What set E. off this particular time, she says, is that his routine and expectations were disrupted by the strike by teachers in Chicago, where she and her husband live with E. and his younger brother. Children like E. thrive on consistency, she wrote on a blog about the strike, because "the regular structure that school provides wears a groove in them that grows deeper with each passing day. When that stability and routine is pulled from them suddenly... there are consequences. This change of schedule and brand new environment at a contingency site is too much for him. I'm ready for my son to be back in school..."

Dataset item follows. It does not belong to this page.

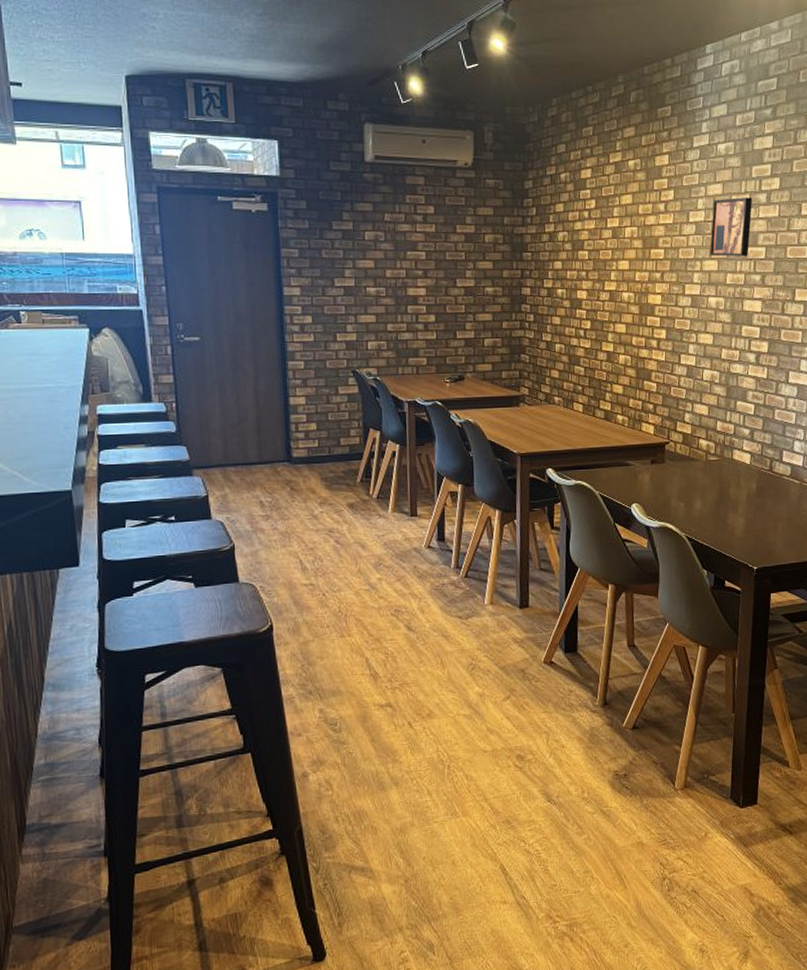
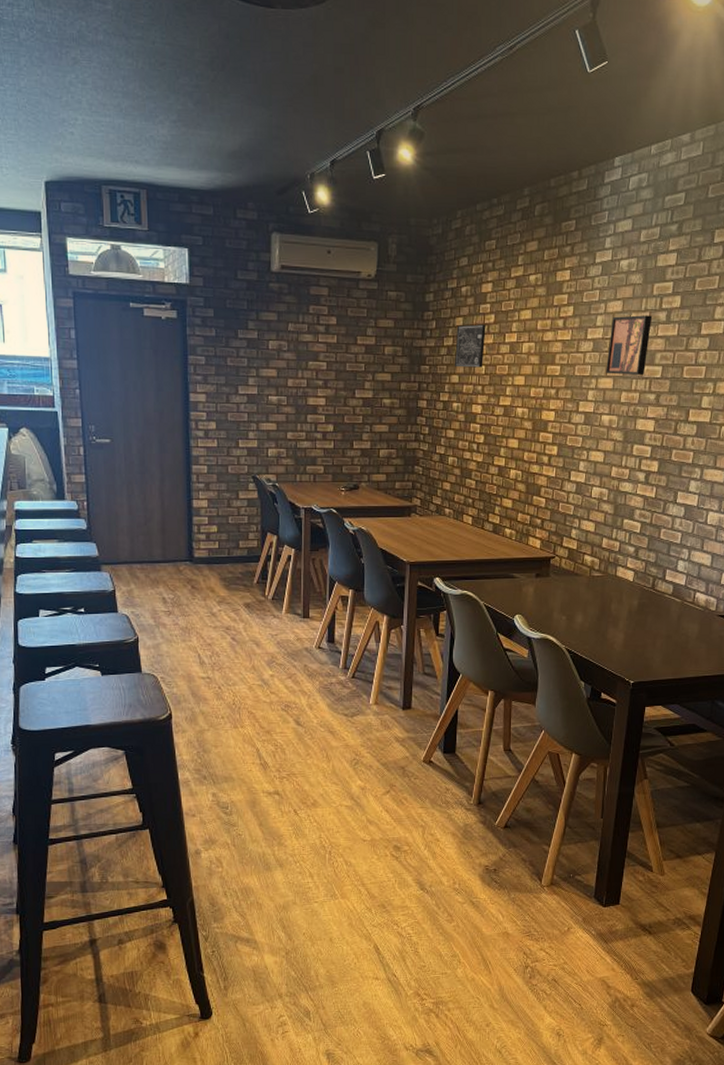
wall art: none [556,210,588,254] -> present [454,324,486,368]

As she described on Facebook last night, things got ugly, quickly:

I have a bruised hand, sore forearm, and who knows what condition the back of my knee will be in once it stops throbbing. He just snapped tonight. It is not usual for him to snap. He's nearly as big as I am, and I can no longer fend for myself against him. There was some post I read in my feed a few months back -- Lisa Belkin, maybe it was your Huffington Post column -- about what it would take for a parent to call the cops on their child. I can tell you from experience in this house ... five seconds.

I certainly remember that post. It was prompted by a mother who could not handle the constant fighting among her five children, and who called the police to take the two older teens away. "I want them out of here," she said.

Readers responded back then by either proclaiming the mother a hero for putting her foot down with her disrespectful kids or excoriating her as an unfit parent who is takes the easy way out -- in this case, calling the police -- rather than disciplining them.

Chris's 911 call, though, was something else altogether. It was a cry for help from a fearful woman whose husband was not home and who was watching her child build to what seemed an inevitable explosion.

As she wrote later in the evening:

I think he just had a psychotic break. He had taken some sedatives prior to his break, and they kicked in about a minute before paramedics/cops arrived.

Two officers and two paramedics stayed for awhile and evaluated the boy, deciding he did not need to go to the hospital this time.

"Just" a psychotic break.

How to live with a little boy who frightens you?

What would it take for YOU to call the cops on your child?

The names in this article have been changed to protect the family's privacy.